UN climate talks: rich and poor countries spar on their roles
With little agreement at the Bangkok UN climate meeting of 180 nations, the agenda for the crucial December Copenhagen conference is still up for heated debate.
Bangkok, Thailand — Two weeks of UN climate talks ended Friday in Bangkok with little sign of consensus on how to achieve deep cuts in greenhouse gas emissions that scientists say are essential to slow global warming.
Some delegates expressed pessimism over a breakthrough ahead of a crucial summit in Copenhagen in December, at which global leaders are expected to agree on a successor to the 1997 Kyoto protocol. Environmental campaigners said another "talk shop" at a final preparatory meeting next month in Barcelona risked a complete collapse.
But other observers argued that this week's rancorous debate over the responsibility of rich and poor nations to curb emissions was part of a complex negotiating process that was still largely on track.
Poorer countries griped that rich countries hadn't pledged adequate funding for dealing with the impact of climate change. Nonetheless, UN officials said that the talks involving 180 nations had made progress and that thorny details could still be resolved, provided there was enough political will. "All the ingredients of success are on the table. What we must do now is step back from self-interest and let common interest prevail," UN climate chief Yvo de Boer told a press conference.
A bloc of developing countries erupted in fury after European delegates proposed a reworking of Kyoto, a move that critics said was an attempt to kill the treaty. European Union officials denied trying to destroy it and pointed out that the bloc was meeting its Kyoto commitments on emissions and was ready to make further cuts, provided other polluters signed on. The Copenhagen meeting is designed to set new targets for 37 developed countries bound by Kyoto and to lay out the obligations of those not covered by it, including the US, China and India.

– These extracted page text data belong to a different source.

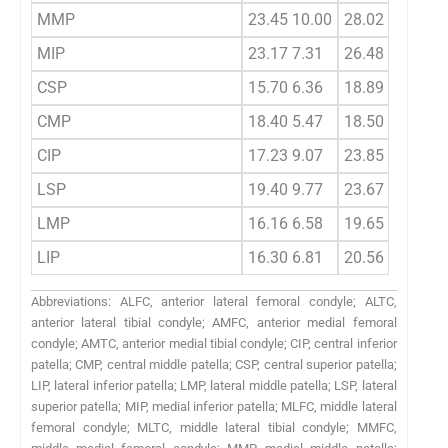
MMP
23.45 10.00
28.02 10.13
MIP
23.17 7.31
26.48 10.56
CSP
15.70 6.36
18.89 7.11
CMP
18.40 5.47
18.50 5.47
CIP
17.23 9.07
23.85 9.04
LSP
19.40 9.77
23.67 8.82
LMP
16.16 6.58
19.65 7.97
LIP
16.30 6.81
20.56 11.23
Abbreviations: ALFC, anterior lateral femoral condyle; ALTC,
anterior lateral tibial condyle; AMFC, anterior medial femoral
condyle; AMTC, anterior medial tibial condyle; CIP, central inferior
patella; CMP, central middle patella; CSP, central superior patella;
LIP, lateral inferior patella; LMP, lateral middle patella; LSP, lateral
superior patella; MIP, medial inferior patella; MLFC, middle lateral
femoral condyle; MLTC, middle lateral tibial condyle; MMFC,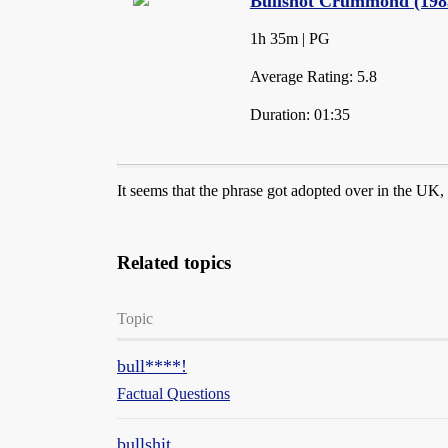
Bullshot Crummond (1983
1h 35m | PG
Average Rating: 5.8
Duration: 01:35
It seems that the phrase got adopted over in the U
Related topics
Topic
bull****!
Factual Questions
bullshit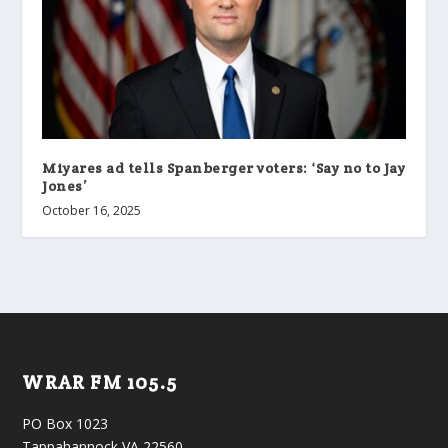
Miyares ad tells Spanberger voters: ‘Say no to Jay
Jones’
October 16, 2025
WRAR FM 105.5
PO Box 1023
Tappahannock VA 22560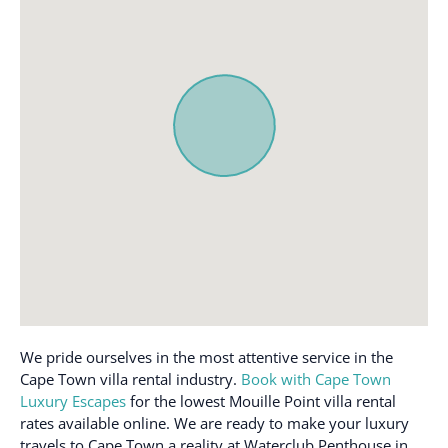
Outdoor furniture
Dining table
Oven
Dishes and silverware
Patio or balcony
Dishwasher
Pool
Dryer
Refrigerator
Essentials
Single level home
First aid kit
Smoke alarm
Free parking on
Stove
premises
Toaster
Freezer
TV
Hair dryer
Washer
Hangers
Waterfront
We pride ourselves in the most attentive service in the
Heating
Cape Town villa rental industry.
Book with Cape Town
Wifi
Host greets you
Luxury Escapes
for the lowest Mouille Point villa rental
Wine glasses
rates available online. We are ready to make your luxury
travels to Cape Town a reality at Waterclub Penthouse in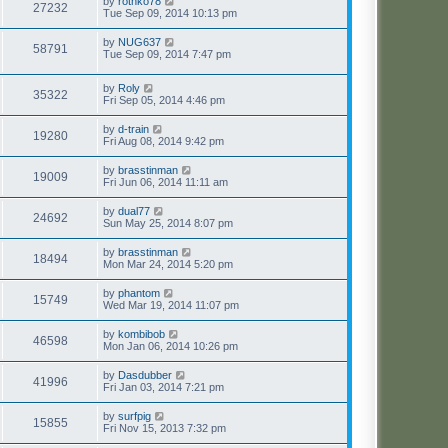
by
rothko78
27232
Tue Sep 09, 2014 10:13 pm
by
NUG637
58791
Tue Sep 09, 2014 7:47 pm
by
Roly
35322
Fri Sep 05, 2014 4:46 pm
by
d-train
19280
Fri Aug 08, 2014 9:42 pm
by
brasstinman
19009
Fri Jun 06, 2014 11:11 am
by
dual77
24692
Sun May 25, 2014 8:07 pm
by
brasstinman
18494
Mon Mar 24, 2014 5:20 pm
by
phantom
15749
Wed Mar 19, 2014 11:07 pm
by
kombibob
46598
Mon Jan 06, 2014 10:26 pm
by
Dasdubber
41996
Fri Jan 03, 2014 7:21 pm
by
surfpig
15855
Fri Nov 15, 2013 7:32 pm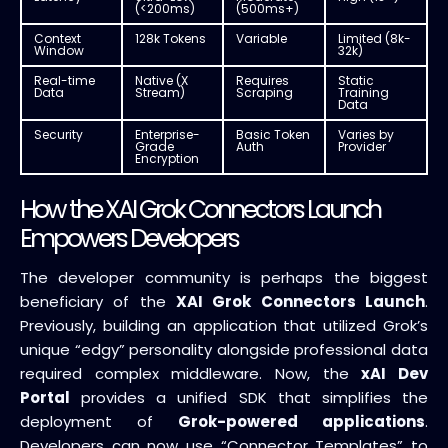
(<200ms)
(500ms+)
Context
128k Tokens
Variable
Limited (8k-
Window
32k)
Real-time
Native (X
Requires
Static
Data
Stream)
Scraping
Training
Data
Security
Enterprise-
Basic Token
Varies by
Grade
Auth
Provider
Encryption
How the XAI Grok Connectors Launch
Empowers Developers
The developer community is perhaps the biggest
beneficiary of the
XAI Grok Connectors Launch
.
Previously, building an application that utilized Grok’s
unique “edgy” personality alongside professional data
required complex middleware. Now, the
xAI Dev
Portal
provides a unified SDK that simplifies the
deployment of
Grok-powered applications
.
Developers can now use “Connector Templates” to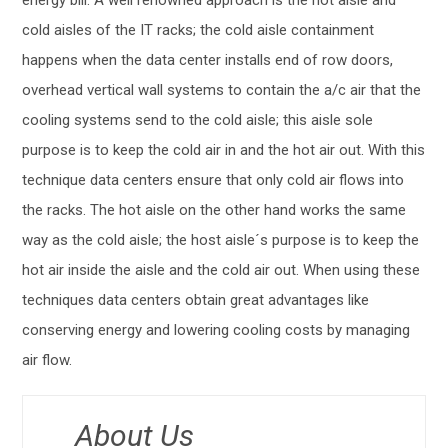
cold aisles of the IT racks; the cold aisle containment
happens when the data center installs end of row doors,
overhead vertical wall systems to contain the a/c air that the
cooling systems send to the cold aisle; this aisle sole
purpose is to keep the cold air in and the hot air out. With this
technique data centers ensure that only cold air flows into
the racks. The hot aisle on the other hand works the same
way as the cold aisle; the host aisle´s purpose is to keep the
hot air inside the aisle and the cold air out. When using these
techniques data centers obtain great advantages like
conserving energy and lowering cooling costs by managing
air flow.
About Us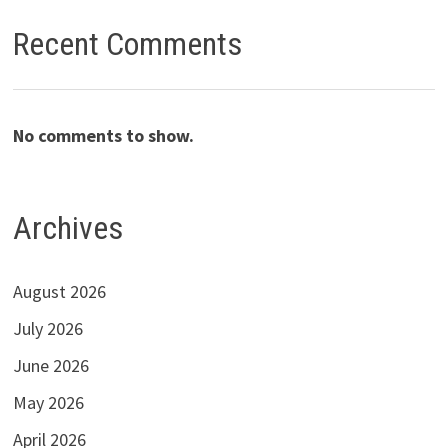
Recent Comments
No comments to show.
Archives
August 2026
July 2026
June 2026
May 2026
April 2026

The dispute over Europe's stance appeared to nudge the US, typically the villain at such events, out of the spotlight. The US declined to ratify Kyoto on the grounds that it omitted China and other major polluters, a position that hardened under the Bush administration. US President Barack Obama has taken a different tack, saying emission cuts were unavoidable and championing the economic upside of green energy.

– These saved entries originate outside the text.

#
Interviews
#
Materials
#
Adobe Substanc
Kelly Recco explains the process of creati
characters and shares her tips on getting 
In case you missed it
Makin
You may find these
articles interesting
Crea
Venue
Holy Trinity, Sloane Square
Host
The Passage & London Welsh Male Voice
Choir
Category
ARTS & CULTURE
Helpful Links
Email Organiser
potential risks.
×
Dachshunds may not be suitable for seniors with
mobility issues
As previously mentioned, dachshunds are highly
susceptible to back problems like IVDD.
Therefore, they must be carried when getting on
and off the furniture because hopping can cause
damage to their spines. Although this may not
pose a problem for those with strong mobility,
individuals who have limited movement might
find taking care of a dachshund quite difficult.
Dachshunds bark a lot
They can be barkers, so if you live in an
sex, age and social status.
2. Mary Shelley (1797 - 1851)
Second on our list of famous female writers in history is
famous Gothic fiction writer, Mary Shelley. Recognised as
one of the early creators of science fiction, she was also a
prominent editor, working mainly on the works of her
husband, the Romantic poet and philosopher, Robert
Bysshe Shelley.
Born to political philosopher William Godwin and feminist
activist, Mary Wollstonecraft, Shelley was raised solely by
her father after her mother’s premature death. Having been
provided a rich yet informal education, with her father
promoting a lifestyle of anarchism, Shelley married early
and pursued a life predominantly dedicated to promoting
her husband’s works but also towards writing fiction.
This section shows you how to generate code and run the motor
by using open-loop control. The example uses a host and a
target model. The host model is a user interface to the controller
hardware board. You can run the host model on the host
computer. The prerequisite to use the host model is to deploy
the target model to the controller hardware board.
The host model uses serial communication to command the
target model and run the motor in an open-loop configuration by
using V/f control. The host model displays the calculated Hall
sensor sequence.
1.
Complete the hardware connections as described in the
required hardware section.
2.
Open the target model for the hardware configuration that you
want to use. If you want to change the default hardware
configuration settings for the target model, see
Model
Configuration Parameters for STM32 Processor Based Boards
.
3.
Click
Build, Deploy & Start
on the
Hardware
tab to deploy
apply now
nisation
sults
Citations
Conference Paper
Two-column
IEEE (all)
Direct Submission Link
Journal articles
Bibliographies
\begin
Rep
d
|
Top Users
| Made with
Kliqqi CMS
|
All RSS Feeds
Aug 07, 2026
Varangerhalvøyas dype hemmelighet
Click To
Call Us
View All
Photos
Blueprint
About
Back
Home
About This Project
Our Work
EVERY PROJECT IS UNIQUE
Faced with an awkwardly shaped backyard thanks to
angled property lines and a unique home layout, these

The US Congress is currently deliberating bills that would reduce emissions by between 17 and 20 percent by 2020. UN climate officials have warned that the legislation may not be passed in time for the December meeting in Copenhagen, making it harder to agree on universal targets.

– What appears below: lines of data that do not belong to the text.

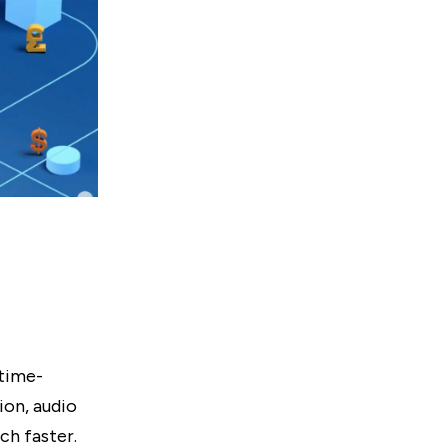
 time-
ion, audio
ch faster.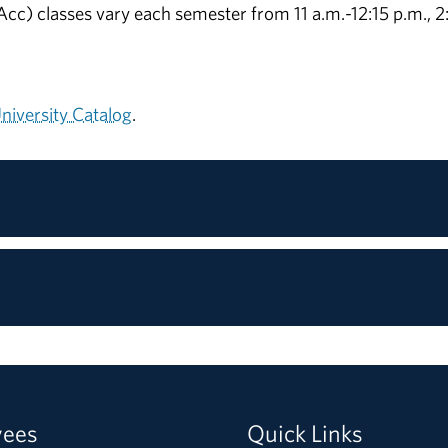
c) classes vary each semester from 11 a.m.-12:15 p.m., 2
iversity Catalog
.
yees
Quick Links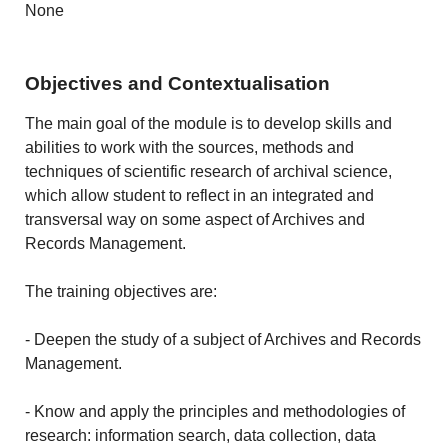
None
Objectives and Contextualisation
The main goal of the module is to develop skills and
abilities to work with the sources, methods and
techniques of scientific research of archival science,
which allow student to reflect in an integrated and
transversal way on some aspect of Archives and
Records Management.
The training objectives are:
- Deepen the study of a subject of Archives and Records
Management.
- Know and apply the principles and methodologies of
research: information search, data collection, data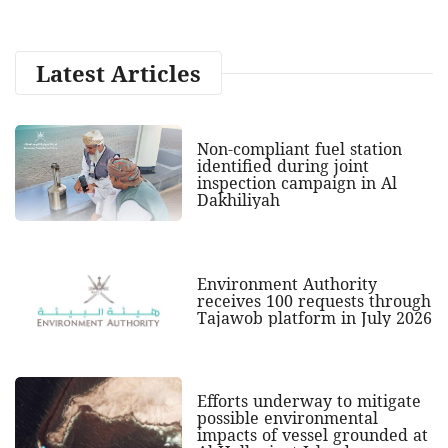
Latest Articles
Non-compliant fuel station
identified during joint
inspection campaign in Al
Dakhiliyah
Environment Authority
receives 100 requests through
Tajawob platform in July 2026
Efforts underway to mitigate
possible environmental
impacts of vessel grounded at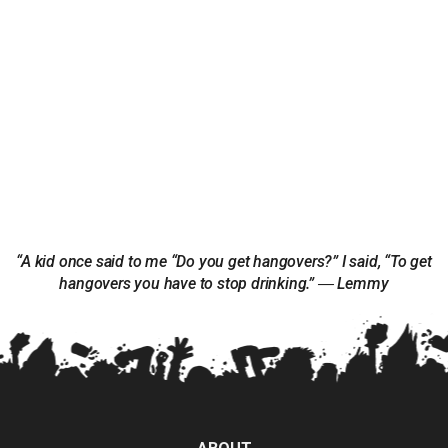
“A kid once said to me “Do you get hangovers?” I said, “To get
hangovers you have to stop drinking.” ― Lemmy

Jonathan Pershing, the US negotiator, told reporters that Congress was working hard to meet this deadline but said that if it didn't then it would be "extraordinarily difficult for the US to commit to a specific number" in Copenhagen.
However, Mr. de Boer argued that this wouldn't be a deal breaker. "I don't believe that (the US) legislation has to be finalized for the US to sign up to an agreement in Copenhagen," he said.
Lumumba di-Apinge, a Sudanese delegate and spokesman for the G77 group of developing countries, told reporters that rich nations that had polluted the planet must do more to soften the blow to poor countries, including paying for clean energy projects. "Developed countries refused to put forward any serious commitments necessary (for poorer countries) to achieve the transition… to a low carbon-emission economy," he said. The World Bank has estimated that developing countries would need as much as $100 billion annually until 2050 to spend on adaptation to warmer conditions and more extreme weather events. This amount is double the current level of aid given by rich countries.